Written task - Each line of the material holding the word "предмета" must be identified and copied.

╭──

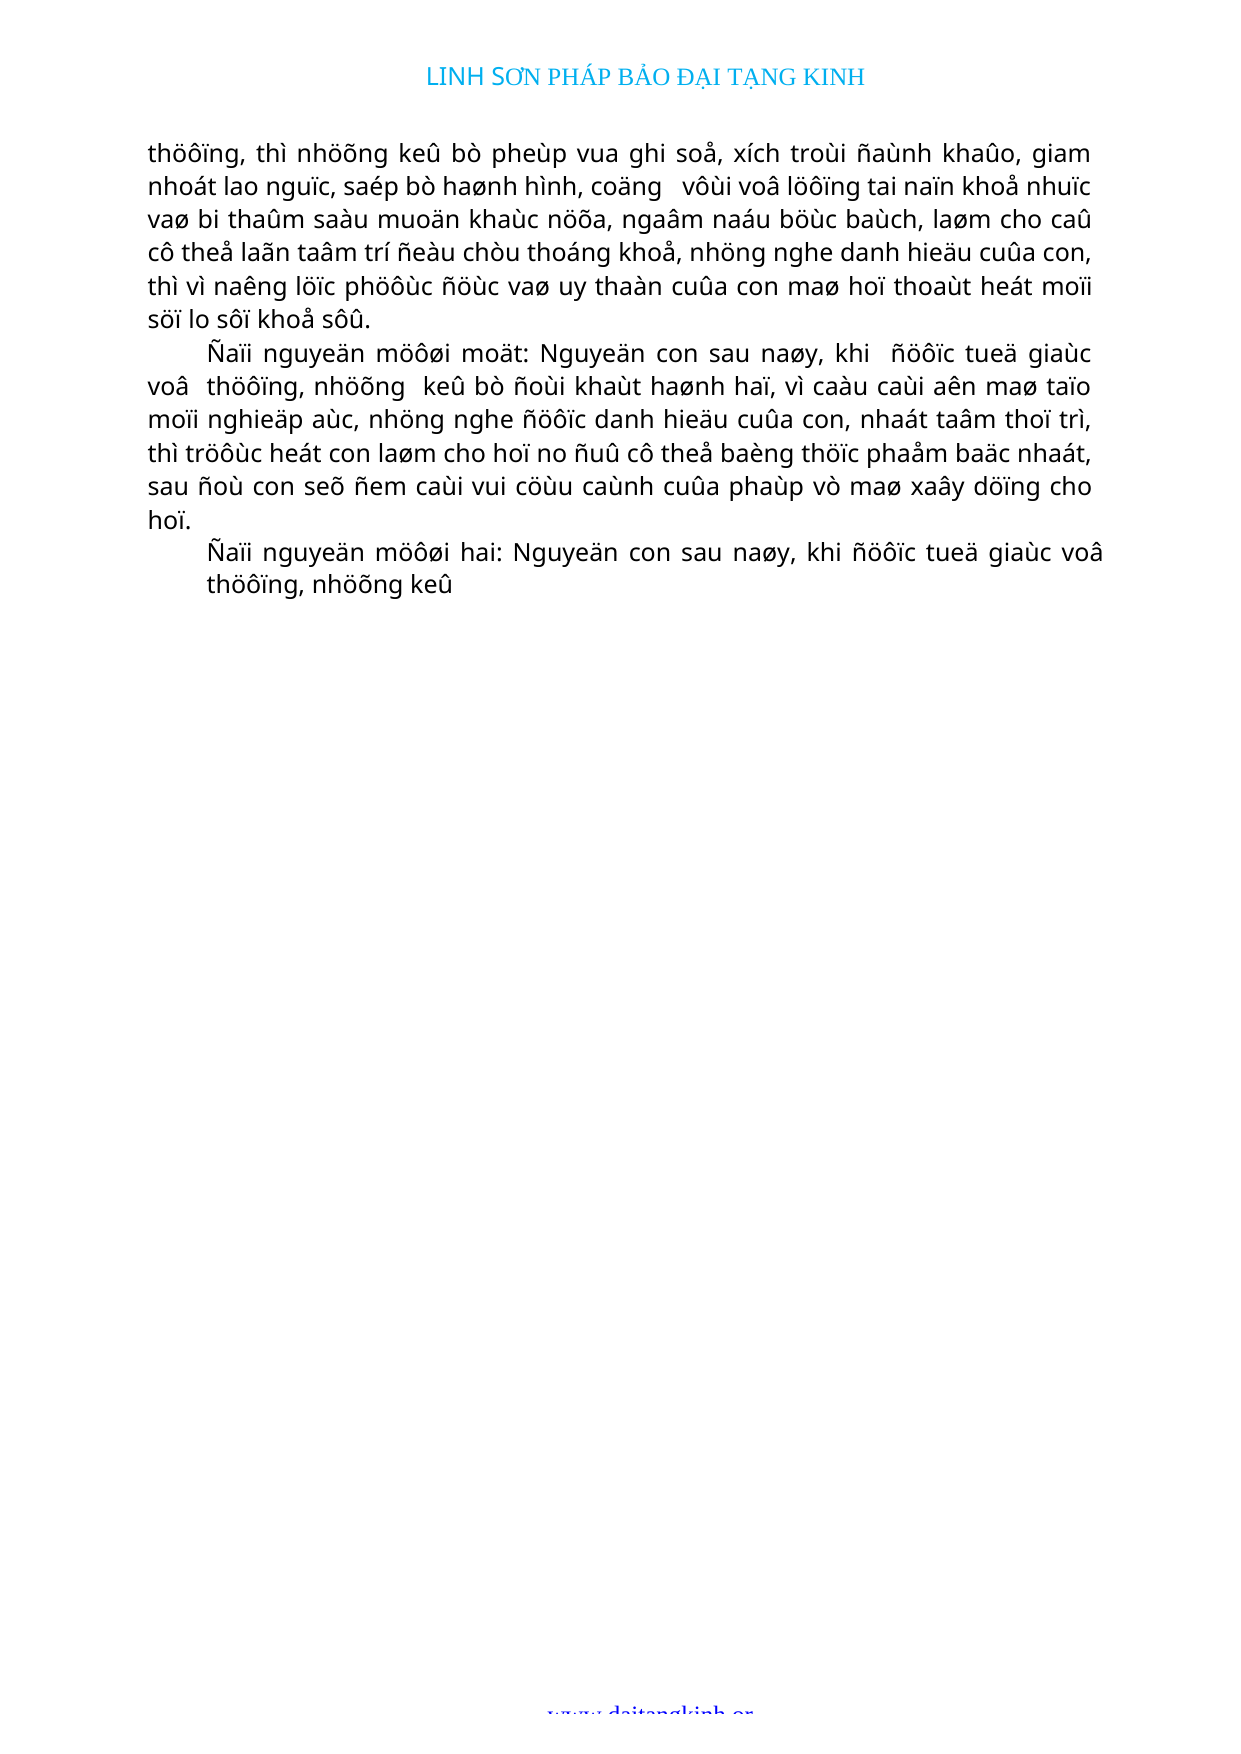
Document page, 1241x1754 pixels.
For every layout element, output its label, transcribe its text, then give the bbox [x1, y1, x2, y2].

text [147, 135, 1093, 336]
text Ñaïi nguyeän möôøi moät: Nguyeän con sau naøy, khi ñöôïc tueä giaùc voâ thöôïng, nhöõng keû bò ñoùi khaùt haønh haï, vì caàu caùi aên maø taïo moïi nghieäp aùc, nhöng nghe ñöôïc danh hieäu cuûa con, nhaát taâm thoï trì, thì tröôùc heát con laøm cho hoï no ñuû cô theå baèng thöïc phaåm baäc nhaát, sau ñoù con seõ ñem caùi vui cöùu caùnh cuûa phaùp vò maø xaây döïng cho hoï. [147, 336, 1093, 536]
text Ñaïi nguyeän möôøi hai: Nguyeän con sau naøy, khi ñöôïc tueä giaùc voâ thöôïng, nhöõng keû [206, 536, 1105, 599]
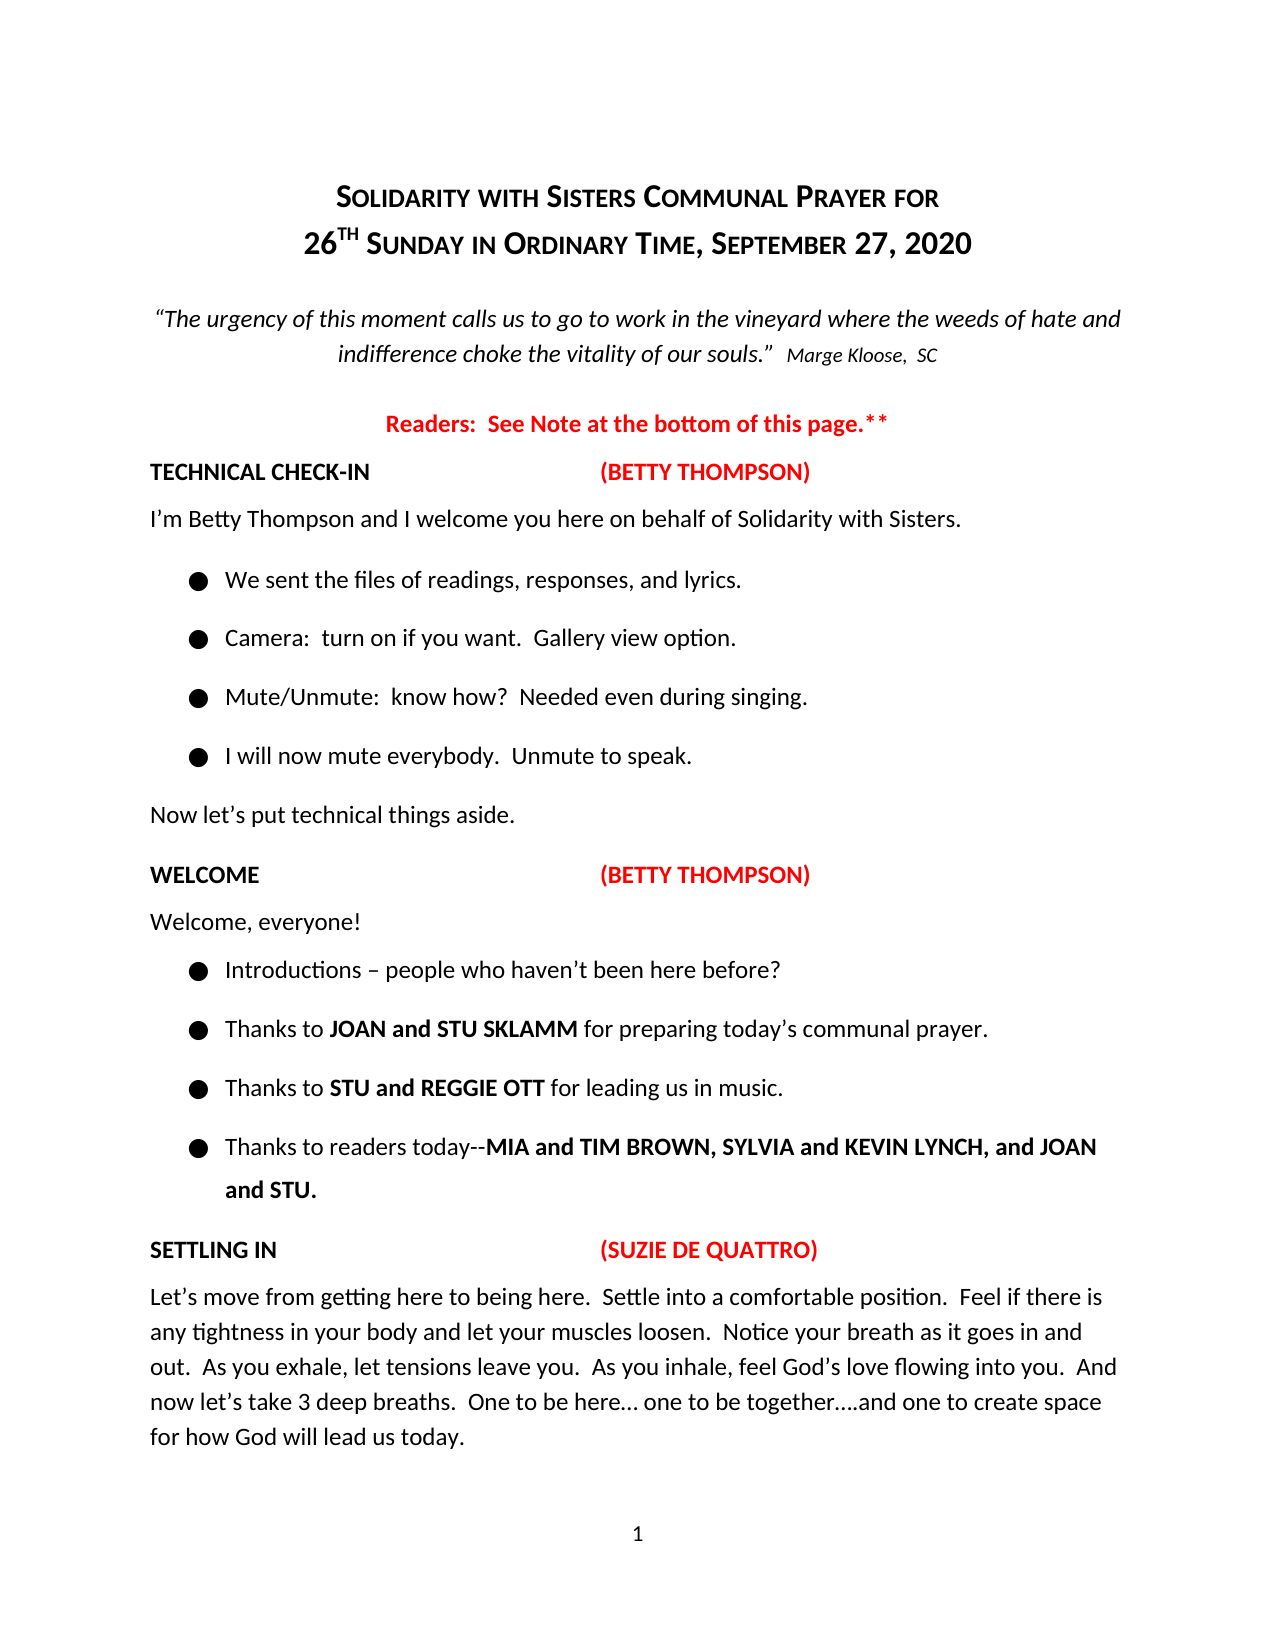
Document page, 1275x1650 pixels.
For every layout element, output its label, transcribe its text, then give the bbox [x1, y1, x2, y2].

text Now let’s put technical things aside. [150, 799, 1125, 829]
text WELCOME (BETTY THOMPSON) [150, 859, 1125, 889]
text “The urgency of this moment calls us to go to work in the vineyard where the weeds of hate and indifference choke the vitality of our souls.” Marge Kloose, SC [150, 303, 1125, 369]
text I’m Betty Thompson and I welcome you here on behalf of Solidarity with Sisters. [150, 503, 1125, 534]
list Thanks to JOAN and STU SKLAMM for preparing today’s communal prayer. [187, 1000, 1125, 1052]
text Readers: See Note at the bottom of this page.** [150, 408, 1125, 439]
list I will now mute everybody. Unmute to speak. [187, 728, 1125, 779]
list Thanks to readers today--MIA and TIM BROWN, SYLVIA and KEVIN LYNCH, and JOAN and STU. [187, 1118, 1125, 1204]
list Mute/Unmute: know how? Needed even during singing. [187, 669, 1125, 720]
text SETTLING IN (SUZIE DE QUATTRO) [150, 1234, 1125, 1264]
text TECHNICAL CHECK-IN (BETTY THOMPSON) [150, 456, 1125, 487]
list Introductions – people who haven’t been here before? [187, 941, 1125, 993]
list Camera: turn on if you want. Gallery view option. [187, 610, 1125, 661]
text Solidarity with Sisters Communal Prayer for [150, 175, 1125, 216]
list We sent the files of readings, responses, and lyrics. [187, 551, 1125, 602]
text Let’s move from getting here to being here. Settle into a comfortable position. Feel if there is any tightness in your body and let your muscles loosen. Notice your breath as it goes in and out. As you exhale, let tensions leave you. As you inhale, feel God’s love flowing into you. And now let’s take 3 deep breaths. One to be here… one to be together….and one to create space for how God will lead us today. [150, 1281, 1125, 1452]
text Welcome, everyone! [150, 906, 1125, 937]
text 26TH Sunday in Ordinary Time, September 27, 2020 [150, 222, 1125, 262]
list Thanks to STU and REGGIE OTT for leading us in music. [187, 1059, 1125, 1110]
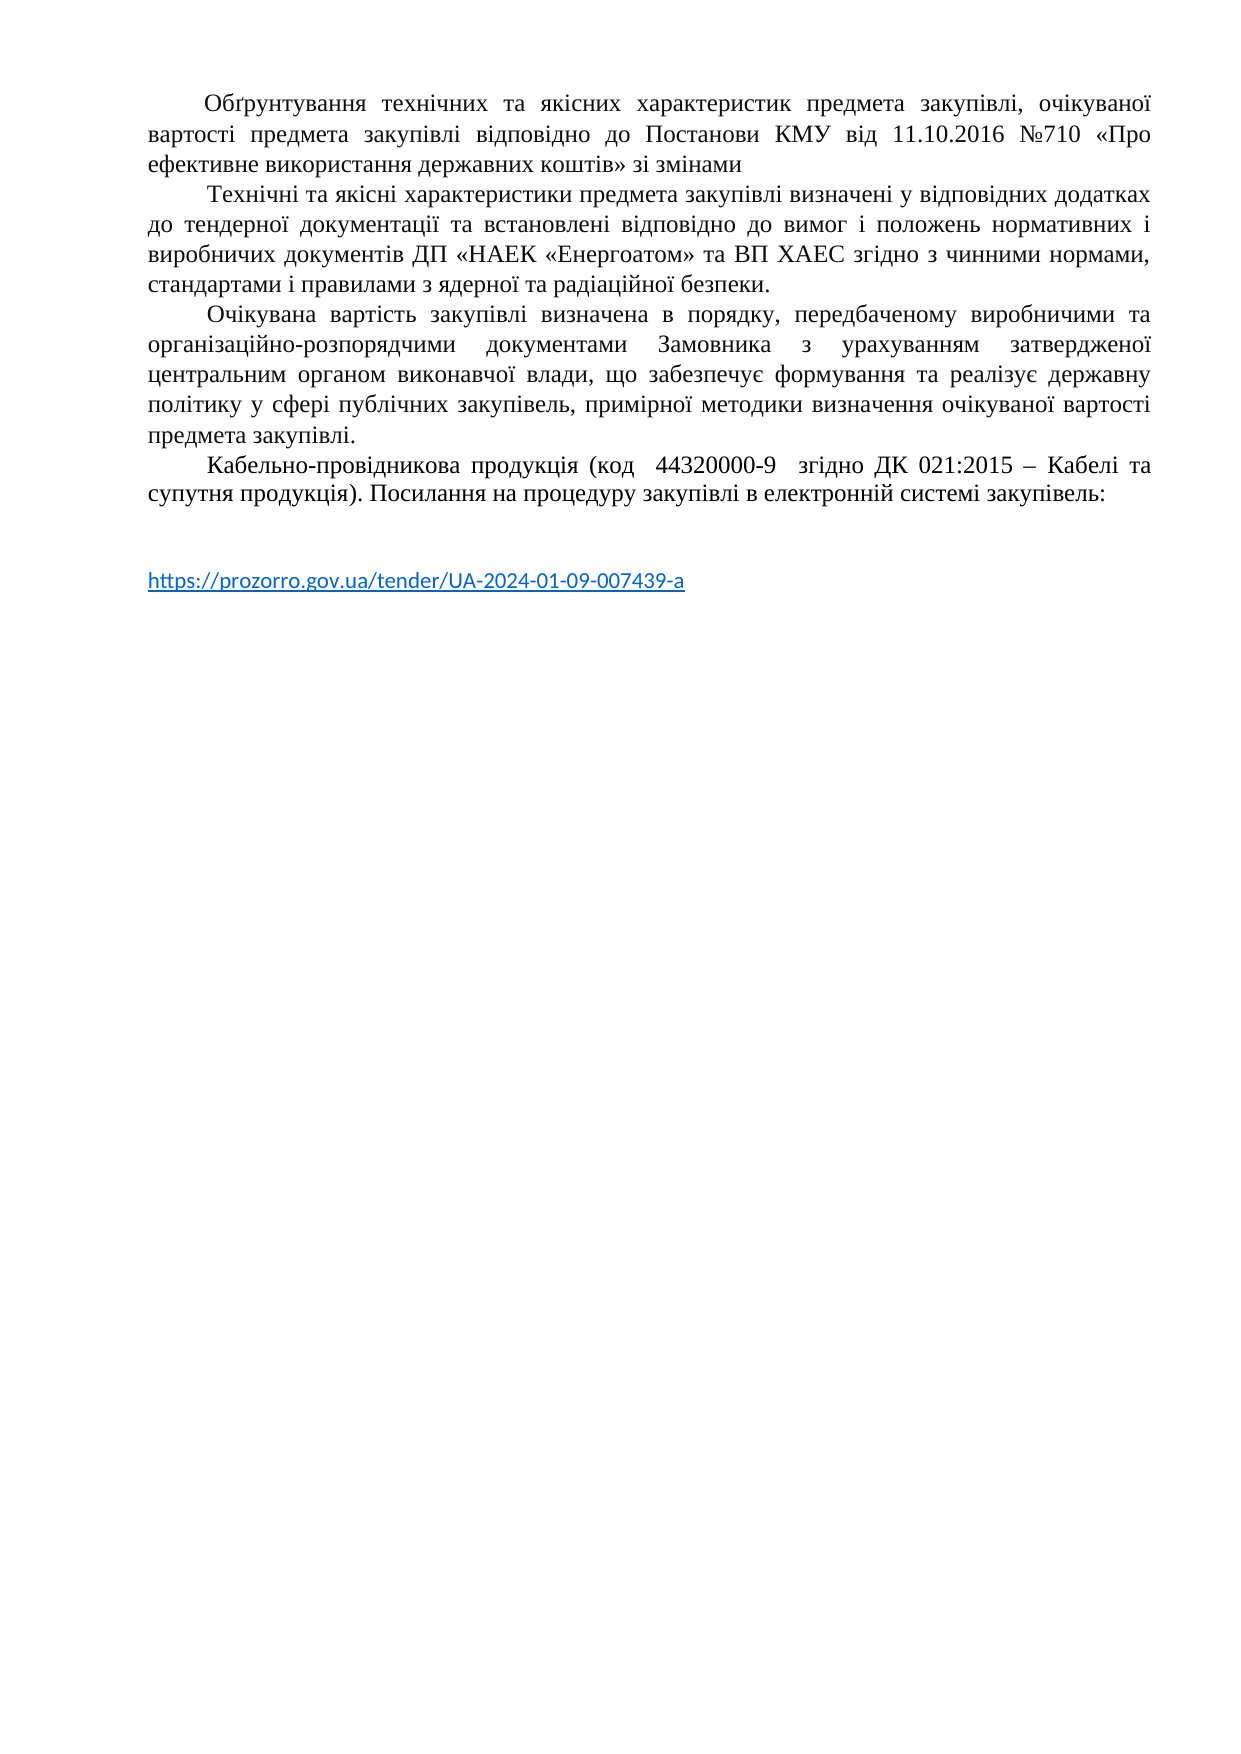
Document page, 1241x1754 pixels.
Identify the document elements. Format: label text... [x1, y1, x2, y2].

text Очікувана вартість закупівлі визначена в порядку, передбаченому виробничими та організаційно-розпорядчими документами Замовника з урахуванням затвердженої центральним органом виконавчої влади, що забезпечує формування та реалізує державну політику у сфері публічних закупівель, примірної методики визначення очікуваної вартості предмета закупівлі. [148, 299, 1152, 448]
list Кабельно-провідникова продукція (код 44320000-9 згідно ДК 021:2015 – Кабелі та супутня продукція). Посилання на процедуру закупівлі в електронній системі закупівель: [148, 450, 1152, 507]
text Обґрунтування технічних та якісних характеристик предмета закупівлі, очікуваної вартості предмета закупівлі відповідно до Постанови КМУ від 11.10.2016 №710 «Про ефективне використання державних коштів» зі змінами [148, 88, 1152, 177]
list https://prozorro.gov.ua/tender/UA-2024-01-09-007439-a [148, 566, 1152, 594]
text Технічні та якісні характеристики предмета закупівлі визначені у відповідних додатках до тендерної документації та встановлені відповідно до вимог і положень нормативних і виробничих документів ДП «НАЕК «Енергоатом» та ВП ХАЕС згідно з чинними нормами, стандартами і правилами з ядерної та радіаційної безпеки. [148, 179, 1152, 298]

╰──

Reply to the task -
text Очікувана вартість закупівлі визначена в порядку, передбаченому виробничими та організаційно-розпорядчими документами Замовника з урахуванням затвердженої центральним органом виконавчої влади, що забезпечує формування та реалізує державну політику у сфері публічних закупівель, примірної методики визначення очікуваної вартості предмета закупівлі. [148, 299, 1152, 448]
text Обґрунтування технічних та якісних характеристик предмета закупівлі, очікуваної вартості предмета закупівлі відповідно до Постанови КМУ від 11.10.2016 №710 «Про ефективне використання державних коштів» зі змінами [148, 88, 1152, 177]
text Технічні та якісні характеристики предмета закупівлі визначені у відповідних додатках до тендерної документації та встановлені відповідно до вимог і положень нормативних і виробничих документів ДП «НАЕК «Енергоатом» та ВП ХАЕС згідно з чинними нормами, стандартами і правилами з ядерної та радіаційної безпеки. [148, 179, 1152, 298]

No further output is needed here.